Ben diliyorum ve ümit ediyorum ki, Gerede Kolonyacılığı devam edecek ve kaybolmayacak. Yüzyılları aşarak devam eden Bayram geleneğimiz, Misafire Kolonya ve şeker ikramı geleneğimiz, Milletimizle beraber sonsuza kadar yaşayacaktır. İstisnasız her evde limon kolonyası bulundukça, Otobüs yolculuklarında muavinler, yolcularını firmanın ikramı limon kolonyası ile ferahlattıkça, Türk Hava Yolları bile Uçaklarında adına yakışan şekilde geleneğe uyarak yolcularını limon kolonyası ile serinlettikçe; ben inanıyorum Salim ŞEKERCİ “Köroğlu Kolonyaları”nı devam ettirecek formülü bulacaktır. Belki de yalnız kalmayacak, bu yolda yanında eski ve yeni yol arkadaşları olacaktır diye ümit ediyorum.

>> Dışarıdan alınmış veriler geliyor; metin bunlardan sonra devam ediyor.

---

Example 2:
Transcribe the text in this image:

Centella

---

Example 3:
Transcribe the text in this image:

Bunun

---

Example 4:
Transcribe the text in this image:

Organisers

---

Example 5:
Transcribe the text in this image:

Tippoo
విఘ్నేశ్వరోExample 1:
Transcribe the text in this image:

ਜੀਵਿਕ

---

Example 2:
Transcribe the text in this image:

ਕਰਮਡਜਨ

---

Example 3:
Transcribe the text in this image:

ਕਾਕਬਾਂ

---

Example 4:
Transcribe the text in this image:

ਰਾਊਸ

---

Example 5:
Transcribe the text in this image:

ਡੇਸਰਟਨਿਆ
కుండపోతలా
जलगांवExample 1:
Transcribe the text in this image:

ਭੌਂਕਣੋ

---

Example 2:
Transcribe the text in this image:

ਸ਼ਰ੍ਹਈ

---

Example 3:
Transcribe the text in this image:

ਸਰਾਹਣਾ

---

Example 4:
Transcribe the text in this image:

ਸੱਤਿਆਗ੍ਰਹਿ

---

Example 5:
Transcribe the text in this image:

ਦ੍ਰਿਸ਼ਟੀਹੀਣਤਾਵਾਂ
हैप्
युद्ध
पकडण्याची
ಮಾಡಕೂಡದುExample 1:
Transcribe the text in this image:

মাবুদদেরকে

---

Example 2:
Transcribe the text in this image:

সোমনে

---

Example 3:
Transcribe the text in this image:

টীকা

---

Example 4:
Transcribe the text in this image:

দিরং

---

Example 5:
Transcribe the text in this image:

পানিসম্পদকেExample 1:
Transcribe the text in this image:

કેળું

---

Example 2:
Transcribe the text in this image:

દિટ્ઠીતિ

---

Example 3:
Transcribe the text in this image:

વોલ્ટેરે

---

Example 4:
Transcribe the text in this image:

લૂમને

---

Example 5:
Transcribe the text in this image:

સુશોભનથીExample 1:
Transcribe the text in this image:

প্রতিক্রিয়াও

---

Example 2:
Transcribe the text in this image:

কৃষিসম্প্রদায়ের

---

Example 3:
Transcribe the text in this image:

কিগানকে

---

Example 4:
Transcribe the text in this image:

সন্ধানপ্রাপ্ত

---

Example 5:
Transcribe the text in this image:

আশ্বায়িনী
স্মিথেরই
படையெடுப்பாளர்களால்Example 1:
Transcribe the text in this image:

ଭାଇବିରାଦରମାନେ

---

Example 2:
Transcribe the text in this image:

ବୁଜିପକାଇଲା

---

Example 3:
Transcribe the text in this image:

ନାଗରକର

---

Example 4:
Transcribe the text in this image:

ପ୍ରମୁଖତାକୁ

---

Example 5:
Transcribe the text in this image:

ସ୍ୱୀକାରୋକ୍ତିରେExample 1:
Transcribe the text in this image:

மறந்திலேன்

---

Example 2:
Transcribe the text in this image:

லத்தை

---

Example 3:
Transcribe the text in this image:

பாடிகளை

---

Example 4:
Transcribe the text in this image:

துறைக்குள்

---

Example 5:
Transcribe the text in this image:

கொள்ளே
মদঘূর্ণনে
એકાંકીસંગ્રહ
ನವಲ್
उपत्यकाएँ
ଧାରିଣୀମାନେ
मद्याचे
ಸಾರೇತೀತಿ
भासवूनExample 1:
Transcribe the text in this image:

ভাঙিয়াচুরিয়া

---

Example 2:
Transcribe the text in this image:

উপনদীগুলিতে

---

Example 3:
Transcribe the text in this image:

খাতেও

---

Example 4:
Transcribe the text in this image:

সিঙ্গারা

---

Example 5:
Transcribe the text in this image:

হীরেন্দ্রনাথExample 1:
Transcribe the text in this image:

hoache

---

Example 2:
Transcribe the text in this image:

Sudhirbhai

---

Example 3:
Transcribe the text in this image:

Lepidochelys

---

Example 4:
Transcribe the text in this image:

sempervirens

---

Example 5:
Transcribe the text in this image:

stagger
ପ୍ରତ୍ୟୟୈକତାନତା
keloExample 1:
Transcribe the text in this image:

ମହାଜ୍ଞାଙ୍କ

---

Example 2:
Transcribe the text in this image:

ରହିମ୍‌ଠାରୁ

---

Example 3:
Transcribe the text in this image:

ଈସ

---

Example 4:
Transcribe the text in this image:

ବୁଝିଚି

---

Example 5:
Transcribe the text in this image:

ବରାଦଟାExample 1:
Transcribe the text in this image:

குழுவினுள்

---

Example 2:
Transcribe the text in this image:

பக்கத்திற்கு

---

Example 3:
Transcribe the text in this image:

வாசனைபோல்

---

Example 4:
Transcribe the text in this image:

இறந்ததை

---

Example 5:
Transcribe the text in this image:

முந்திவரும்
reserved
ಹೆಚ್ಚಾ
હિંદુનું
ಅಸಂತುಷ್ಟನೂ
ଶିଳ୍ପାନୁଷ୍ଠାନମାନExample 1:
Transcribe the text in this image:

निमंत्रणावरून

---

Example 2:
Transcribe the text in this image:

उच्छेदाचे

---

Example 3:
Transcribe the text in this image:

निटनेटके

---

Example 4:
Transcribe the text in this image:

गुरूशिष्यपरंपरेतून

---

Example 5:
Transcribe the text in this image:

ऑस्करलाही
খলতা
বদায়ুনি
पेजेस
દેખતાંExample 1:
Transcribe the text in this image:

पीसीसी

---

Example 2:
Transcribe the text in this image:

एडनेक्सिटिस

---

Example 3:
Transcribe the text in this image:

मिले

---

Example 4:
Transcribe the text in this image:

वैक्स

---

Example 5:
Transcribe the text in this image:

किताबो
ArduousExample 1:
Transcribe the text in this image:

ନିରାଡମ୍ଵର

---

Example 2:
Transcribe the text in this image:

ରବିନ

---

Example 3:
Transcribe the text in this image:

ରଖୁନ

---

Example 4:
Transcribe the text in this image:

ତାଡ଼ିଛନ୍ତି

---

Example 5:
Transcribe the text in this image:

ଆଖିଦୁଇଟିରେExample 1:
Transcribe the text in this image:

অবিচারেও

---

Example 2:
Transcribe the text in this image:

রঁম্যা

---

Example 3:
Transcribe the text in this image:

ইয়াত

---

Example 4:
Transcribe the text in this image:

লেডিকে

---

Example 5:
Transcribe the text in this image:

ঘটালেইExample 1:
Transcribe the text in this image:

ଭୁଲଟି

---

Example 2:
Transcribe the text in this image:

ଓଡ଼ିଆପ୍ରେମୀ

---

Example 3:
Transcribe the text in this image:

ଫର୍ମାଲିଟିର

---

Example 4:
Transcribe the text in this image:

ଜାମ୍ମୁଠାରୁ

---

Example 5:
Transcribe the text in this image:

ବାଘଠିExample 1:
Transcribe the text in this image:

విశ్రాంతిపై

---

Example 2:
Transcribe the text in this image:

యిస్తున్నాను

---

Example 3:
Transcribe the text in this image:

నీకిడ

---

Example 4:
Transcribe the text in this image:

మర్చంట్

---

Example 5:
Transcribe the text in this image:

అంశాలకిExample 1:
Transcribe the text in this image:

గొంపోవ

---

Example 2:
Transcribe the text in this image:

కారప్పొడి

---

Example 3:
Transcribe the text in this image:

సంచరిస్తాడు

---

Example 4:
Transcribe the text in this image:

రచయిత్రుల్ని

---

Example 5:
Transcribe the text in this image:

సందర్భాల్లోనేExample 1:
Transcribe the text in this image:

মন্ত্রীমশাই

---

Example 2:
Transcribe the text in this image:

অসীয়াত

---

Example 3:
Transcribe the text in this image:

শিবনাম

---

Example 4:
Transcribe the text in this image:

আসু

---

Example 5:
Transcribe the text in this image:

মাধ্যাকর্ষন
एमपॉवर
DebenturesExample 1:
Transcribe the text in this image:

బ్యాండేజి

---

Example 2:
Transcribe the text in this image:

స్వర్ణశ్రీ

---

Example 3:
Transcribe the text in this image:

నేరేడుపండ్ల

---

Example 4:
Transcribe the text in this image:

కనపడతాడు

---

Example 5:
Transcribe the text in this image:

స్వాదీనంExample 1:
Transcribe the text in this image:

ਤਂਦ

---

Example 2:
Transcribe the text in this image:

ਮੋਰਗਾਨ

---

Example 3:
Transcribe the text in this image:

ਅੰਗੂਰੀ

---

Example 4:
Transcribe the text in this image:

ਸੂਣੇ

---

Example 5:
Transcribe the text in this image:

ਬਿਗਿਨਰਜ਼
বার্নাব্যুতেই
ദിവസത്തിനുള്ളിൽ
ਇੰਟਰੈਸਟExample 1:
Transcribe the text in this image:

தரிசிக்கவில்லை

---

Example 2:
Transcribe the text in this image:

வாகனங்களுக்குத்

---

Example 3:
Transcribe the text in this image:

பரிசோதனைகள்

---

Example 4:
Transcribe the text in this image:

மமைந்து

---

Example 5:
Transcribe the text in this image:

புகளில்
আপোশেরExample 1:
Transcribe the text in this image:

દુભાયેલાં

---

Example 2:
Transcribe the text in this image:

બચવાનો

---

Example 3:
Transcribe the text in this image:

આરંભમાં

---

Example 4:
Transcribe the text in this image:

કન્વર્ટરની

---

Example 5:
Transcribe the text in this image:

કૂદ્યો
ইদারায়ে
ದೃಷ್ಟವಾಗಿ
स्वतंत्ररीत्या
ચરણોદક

Dünden bugüne Gerede’de Köroğlu Kolonyaları markası ile Mehmet ŞEKERCİ, Aladağ Kolonyaları markası ile Orhan MURATOĞLU, Karan Kolonyaları markası ile Mustafa KARAN, Önce Sür daha sonra Ardıç Kolonyaları markası ile Zeki SÜR, Önce Gerede daha sonra Arkut Kolonyaları markası ile Arif KUTLUGÜN kolonya ürettiler.
Bu işin emektarları ile tek tek görüşme ayarladım. O kadar mutluyum ki hem görüşmek için hepsini de bulabildim hem de hiç biri beni kırmadı. Üstelik öyle güzel, öyle hoş bir sohbet oldu ki adeta serinledim. Ama tek isteğim bu serinliği sizlere aktarabilmek.
Önce kolonyacılık günlerine ara veren ama özlemle gelecekte yine yeniden kolonyacılığa devam etme niyetinde ve kararında olan Zeki SÜR ile başladık sohbetimize. Zeki SÜR “Kolonyacılığa 1965 senesinde başladım. 1970’de Sanayi Bakanlığından patentini aldım. On yılda bir yenileniyor, üç sefer yeniledik, dördüncüyü yenileyeceğiz.
Önce Sür Kolonyaları ve Sür Kremleri markası ile çıktık. Kolonya yanında kremde ürettik. Hatta kremlerimizin taklidi bile çıktı. Parfüm imal ettim. Ancak Kolonyada yoğunlaştık. Marka adımızı ARDIÇ olarak değiştirdik. Ardıç, Çam, Limon, Altın damla, diye değişik kokularla çeşidimizi artırdık. 1965-85 yılları arasında çok yoğun çalıştık. En çok Ankara-İstanbul yolunun Gerede üzerindeki dinlenme tesislerindeki büfelere satışımız olurdu. Bunun yanında dışarıya da açılıyorduk. Mesela Çaycuma, Devrek, İstanbul, Bolu toptan kolonya gönderdiğimiz yerlerdi. Ancak bu dinlenme istasyonlarının sönmesi, kalitesiz ve ucuz kolonyaların toptancılar aracılığı ile bakkallara ve marketlere girmesi, bizim sürümümüzü ve pazar payımızı düşürdü. Bu durum tek başına kolonyacılıkla geçinmeyi güçleştirdi. Şu aralar biraz ara verdim ama devam etmeyi düşünüyorum. En büyük arzum kendime ait bir büfede çeşit çeşit şişelerde yeniden ürettiğim kolonyalarımı müşterilerime sunmaktır.” İnşallah sizinle bu büfede yeni sohbette buluşmak üzere diyorum ve teşekkür ediyorum bize vakit ayırdığı için…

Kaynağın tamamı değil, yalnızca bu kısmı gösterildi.